• Supplied passage:
◇ ◇ ◇ ◇ ◇

The need for that is borne out significantly when we look at the figures which have been submitted to us today. Expenditure by local authorities during 1965–66 as agreed between the Scottish Office and the local authorities will amount to £131.95 million. The grant to be received by those authorities during that same period will be £80.5 million, including the additional £1 million which will give us parity with England. That leaves the ratepayers to find £51.45 million.

When we look ahead to 1966–67, we find that the agreed expenditure will be £140.35 million and the grant from the Exchequer will rise to £84.5 million, which will leave local authorities to find £55.85 million. In other words, there will be an increased burden on the ratepayers in 1967 in comparison with 1965–66, despite a substantial increase from the national Exchequer, of £4.4 million. This shows clearly and highlights the tremendous increasing burden which is falling upon the average ratepayer in Scotland.

We now have, as we all know, a system whereby valuations are frozen for five years. Consequently, under our present valuation system, the only effective method for levying rates means that for five years there will be no variation and, therefore, the only way in which the additional £4.4 million can be raised in 1966–67 is by a substantial increase in the amount to be demanded from the ratepayers.

Therefore, I am sure that my right hon. Friend the Secretary of State, who is fully aware of this argument and who has in the past used it himself——

Mr. Ross

I have done tonight, too.

Sir M. Galpern

—will recognise the urgency of this whole matter. We in Scotland would welcome an early statement upon the new set-up.

When the general grant system was introduced, we on this side, who were then in opposition, opposed it because we preferred, as local authorities preferred, the old system of percentage grants. In my opinion, what has happened with the introduction of the block grant system is that the adventurous and forward-looking local authorities have had to follow a policy of retrenchment because no longer would they get the percentage that was applicable to a certain item of expenditure.

◇ ◇ ◇ ◇ ◇

• What the task requires:
Translate this sentence from the debate excerpt into Spanish: "We now have, as we all know, a system whereby valuations are frozen for five years." Work from the debate excerpt alone.

◇ ◇ ◇ ◇ ◇

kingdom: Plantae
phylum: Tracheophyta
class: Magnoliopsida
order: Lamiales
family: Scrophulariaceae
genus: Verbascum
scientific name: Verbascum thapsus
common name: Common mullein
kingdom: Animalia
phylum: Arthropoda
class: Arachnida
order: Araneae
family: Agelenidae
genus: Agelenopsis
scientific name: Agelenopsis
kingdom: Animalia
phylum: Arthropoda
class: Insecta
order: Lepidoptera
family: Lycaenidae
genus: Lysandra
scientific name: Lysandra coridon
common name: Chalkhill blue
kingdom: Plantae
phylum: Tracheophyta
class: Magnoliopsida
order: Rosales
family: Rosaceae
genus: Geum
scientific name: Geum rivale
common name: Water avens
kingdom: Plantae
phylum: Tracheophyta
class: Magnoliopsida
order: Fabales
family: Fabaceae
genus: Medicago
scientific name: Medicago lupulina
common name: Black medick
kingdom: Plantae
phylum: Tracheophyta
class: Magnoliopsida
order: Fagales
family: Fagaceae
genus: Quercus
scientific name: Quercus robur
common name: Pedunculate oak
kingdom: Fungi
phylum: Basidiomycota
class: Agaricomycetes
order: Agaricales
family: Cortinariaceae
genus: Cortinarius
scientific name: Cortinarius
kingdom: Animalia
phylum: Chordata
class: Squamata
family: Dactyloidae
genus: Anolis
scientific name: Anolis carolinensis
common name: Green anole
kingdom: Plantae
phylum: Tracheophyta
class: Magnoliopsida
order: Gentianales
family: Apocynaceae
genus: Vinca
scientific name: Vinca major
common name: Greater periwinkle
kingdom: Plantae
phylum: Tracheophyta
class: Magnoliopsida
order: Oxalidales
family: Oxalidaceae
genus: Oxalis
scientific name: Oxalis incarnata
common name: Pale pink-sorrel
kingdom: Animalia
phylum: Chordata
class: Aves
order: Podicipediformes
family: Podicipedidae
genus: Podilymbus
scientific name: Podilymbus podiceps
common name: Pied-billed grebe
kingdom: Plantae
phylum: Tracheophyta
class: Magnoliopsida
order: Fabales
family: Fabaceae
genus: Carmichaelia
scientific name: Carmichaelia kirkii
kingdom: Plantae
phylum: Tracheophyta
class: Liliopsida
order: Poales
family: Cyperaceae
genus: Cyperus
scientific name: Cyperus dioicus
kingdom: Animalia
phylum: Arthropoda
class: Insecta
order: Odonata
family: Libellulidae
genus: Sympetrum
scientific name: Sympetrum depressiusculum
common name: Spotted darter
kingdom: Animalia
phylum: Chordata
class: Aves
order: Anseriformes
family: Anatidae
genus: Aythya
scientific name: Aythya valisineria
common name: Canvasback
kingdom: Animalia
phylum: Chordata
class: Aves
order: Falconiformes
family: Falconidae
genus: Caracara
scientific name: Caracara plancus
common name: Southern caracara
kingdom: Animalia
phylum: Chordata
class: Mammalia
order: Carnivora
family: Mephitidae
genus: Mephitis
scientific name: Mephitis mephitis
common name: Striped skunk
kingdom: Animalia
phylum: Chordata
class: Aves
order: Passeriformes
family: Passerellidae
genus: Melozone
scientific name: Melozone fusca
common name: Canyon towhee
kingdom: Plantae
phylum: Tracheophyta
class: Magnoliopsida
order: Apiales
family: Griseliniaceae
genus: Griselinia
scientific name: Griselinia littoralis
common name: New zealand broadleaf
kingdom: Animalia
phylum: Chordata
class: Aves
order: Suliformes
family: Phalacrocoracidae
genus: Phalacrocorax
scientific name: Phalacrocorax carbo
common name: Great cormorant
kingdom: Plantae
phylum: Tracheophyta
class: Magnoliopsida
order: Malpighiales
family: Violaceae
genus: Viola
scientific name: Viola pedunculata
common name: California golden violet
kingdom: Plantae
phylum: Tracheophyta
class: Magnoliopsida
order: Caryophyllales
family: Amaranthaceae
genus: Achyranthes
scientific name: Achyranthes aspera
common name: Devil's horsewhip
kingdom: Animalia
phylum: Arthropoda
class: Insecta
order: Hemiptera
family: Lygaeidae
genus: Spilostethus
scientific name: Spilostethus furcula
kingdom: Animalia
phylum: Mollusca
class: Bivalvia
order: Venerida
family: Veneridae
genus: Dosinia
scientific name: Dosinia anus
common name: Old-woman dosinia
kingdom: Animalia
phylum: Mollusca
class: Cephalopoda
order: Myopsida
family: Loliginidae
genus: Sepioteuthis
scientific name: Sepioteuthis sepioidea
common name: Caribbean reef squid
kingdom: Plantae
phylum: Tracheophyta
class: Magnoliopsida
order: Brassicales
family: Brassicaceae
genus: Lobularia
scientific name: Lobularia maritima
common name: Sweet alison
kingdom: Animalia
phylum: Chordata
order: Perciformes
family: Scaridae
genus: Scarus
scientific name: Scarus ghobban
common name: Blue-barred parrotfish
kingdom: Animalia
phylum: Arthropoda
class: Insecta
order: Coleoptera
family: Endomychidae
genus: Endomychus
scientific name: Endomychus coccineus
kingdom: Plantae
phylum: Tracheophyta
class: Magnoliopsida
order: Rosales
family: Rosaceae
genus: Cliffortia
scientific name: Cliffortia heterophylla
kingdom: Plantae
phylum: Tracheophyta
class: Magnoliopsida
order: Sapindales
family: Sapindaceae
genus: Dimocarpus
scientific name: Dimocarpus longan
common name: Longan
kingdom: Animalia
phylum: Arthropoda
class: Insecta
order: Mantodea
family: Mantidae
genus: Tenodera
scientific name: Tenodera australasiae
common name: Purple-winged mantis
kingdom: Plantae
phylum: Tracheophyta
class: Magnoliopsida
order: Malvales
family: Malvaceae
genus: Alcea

◇ ◇ ◇ ◇ ◇

• Correct output:
Ahora tenemos, como todos sabemos, un sistema por el cual las valoraciones quedan congeladas durante cinco años.